Le brun se sent un peu mélancolique, cela le rend distrait. C'est peut-être la raison pour laquelle il se laisse surprendre par Dennis, un des ambulanciers. Celui-ci l'embrasse délicatement derrière la porte ouverte de son véhicule tandis que les cloches de l'église Saint-John sonne encore le Nouvel An deux pâtés de maison plus loin. Il n'y a pas de gui mais le brun ne lui en tient pas rigueur; lui aussi ferait probablement quelque chose d'un peu fou si Dean était avec lui.

Dennis s'excuse d'un sourire gêné, Castiel le rassure gentiment sur leurs bonnes relations de travail avant de reprendre sa garde.

Dans le couloir du DHMC, l'infirmière Beth Howard l'oblige à prendre un petit morceau de son gâteau roulé au chocolat. Le brun était sorti pour échapper à la pâtisserie trop grasse et trop sucrée mais il fait un effort. Les lèvres sur sa fourchette – parce que Beth le regarde manger et attend avec impatience ses compliments – le brun songe à Dennis. En réalité, ce baiser volé est touchant. Se savoir désiré est agréable. Mais Dennis n'est pas Dean. Une fois encore, Castiel s'en veut de ressentir ce pincement au cœur à cause de lui. Pour lui. Dean est un très bel homme mais le brun le trouve lâche de s'être enfui avant qu'ils ne puissent parler. Et ça, même une brioche de Fratelli Trattoriaet une panthère en origami ne peut l'effacer.

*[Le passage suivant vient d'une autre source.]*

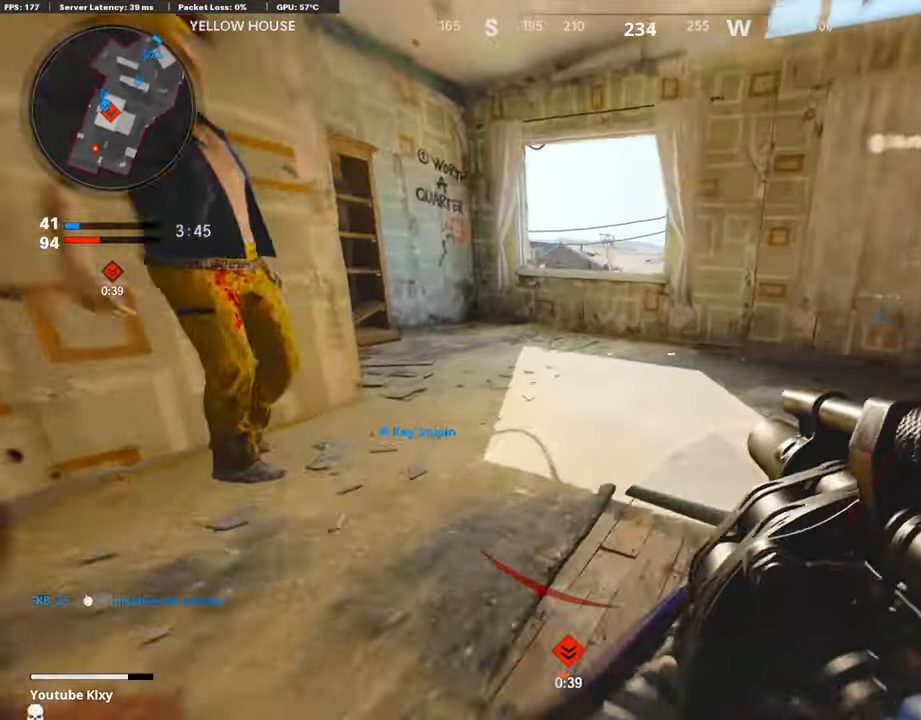
{"buttons": [], "left_stick": "up", "right_stick": "center", "events": [[50, "L3", "down"], [50, "right_stick", "center"], [83, "R3", "down"], [167, "L3", "up"], [167, "R3", "up"], [235, "L3", "down"], [235, "right_stick", "down"], [402, "right_stick", "center"], [470, "L3", "up"]]}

Le lendemain du départ des deux frères, il a croisé Mrs. Leah dans l'entrée de l'immeuble. Extatique, celle-ci a tenu à lui montrer le petit mot de remerciements plié en forme de rose qu'elle venait de trouver dans sa boîte aux lettres.

Elle pense que Dean est un homme tout à fait charmant – Castiel aussi – et elle lui fait part de son regret de les savoir déjà parti. Castiel ne peut pas prétendre le contraire. Peut-être aurait-il aimé avoir une rose aussi, Gabriel dit de lui qu'il est un incorrigible romantique.